Pain is a part of the sport. If you want to be a boxer, it comes with the territory. The way to best cope with pain is to recognize it, categorize it and then utilize it to grow and adapt.
First you have to know that the human brain communicates the feeling of pain in order to protect your body from real potential injury. It does this before you actually reach your real capacity of muscular or physical endurance. When you recognize that this is only a “signal”, you can then push beyond that pre-emptive warning sign to get to a real pain point. That ability and desire to go beyond the first step is what will make you stronger.

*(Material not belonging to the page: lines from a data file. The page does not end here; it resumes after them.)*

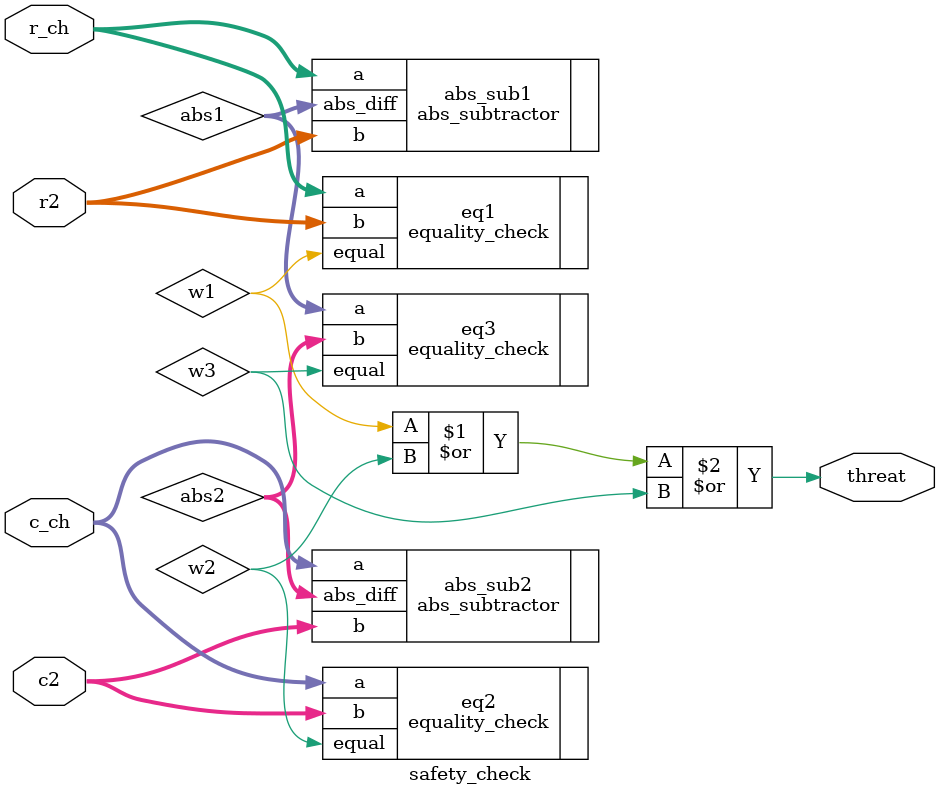
<source format=sv>
`timescale 1ns/1ns
module safety_check(
    input [2:0] r_ch, c_ch, r2, c2,
    output threat
);

    wire [2:0]  abs1, abs2;
    wire w1, w2, w3;
    abs_subtractor abs_sub1 (.a(r_ch), .b(r2), .abs_diff(abs1)),
                   abs_sub2 (.a(c_ch), .b(c2), .abs_diff(abs2));
    equality_check eq1 (.a(r_ch), .b(r2), .equal(w1)),
                   eq2 (.a(c_ch), .b(c2), .equal(w2)),
                   eq3 (.a(abs1), .b(abs2), .equal(w3));
    assign threat = (w1 | w2 | w3);

endmodule
</source>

The other type of physical pain is real pain, like when you get hit. There's no denying that usually hurts. The way your body deals with this type of pain, goes back once again to your fight or flight response. The release of cortisol and the rush of adrenaline that you feel when you're fearful or nervous actually increases your pain tolerance. How many times have you gone into a fight with pain or a previous injury and then the adrenaline gets going, you get into the fight, focus on your opponent, what you're doing and the pain disappears? At the very least it's decreased greatly because you're focused on the guy in front of you, who is the real danger. Your natural body chemistry kicks-in to take care of the pain and masks the feelings that it brings. Some studies by Keele University have shown that a rush of adrenaline can increase pain tolerance by up to 65%.
That's the second way your body is programmed to deal with pain.
The third and final component of processing pain, is to know how to recognize and treat bad pain. This pain could occur during the course of training or during a bout. If you experience sudden pain in your joints or muscle soreness you may be performing a technique wrong or taxing your body incorrectly. If the pain persists or continues to the point where it inhibits your movement, it's best not to ignore it or simply tell yourself to "suck it up." Even though that's a fighter’s mentality, you are still an athlete and have to know your body's limits. Rest, Ice, Compression, Elevation and all of the traditional approaches to treating an injury still work. Know when to apply which method and don't ignore your body's warning signs. Consult your coach or better yet a sports physician if you feel like your condition warrants it.
Yes…"Pain is Weakness Leaving the Body."
Yes…"No Pain. No Gain."
But above all, remember that pain is your body's internal barometer. It lets you know when to turn the temperature down, when to dial-it-up a notch and when to hunker-down and protect yourself from the elements.
Professional athletes (not excluding amateurs, but professional being anyone who takes their sport seriously and treats it with respect) know how to read their bodies. Although many fighters pride themselves on being able to fight through the pain, in this case, it's more important not to put your heart before your head.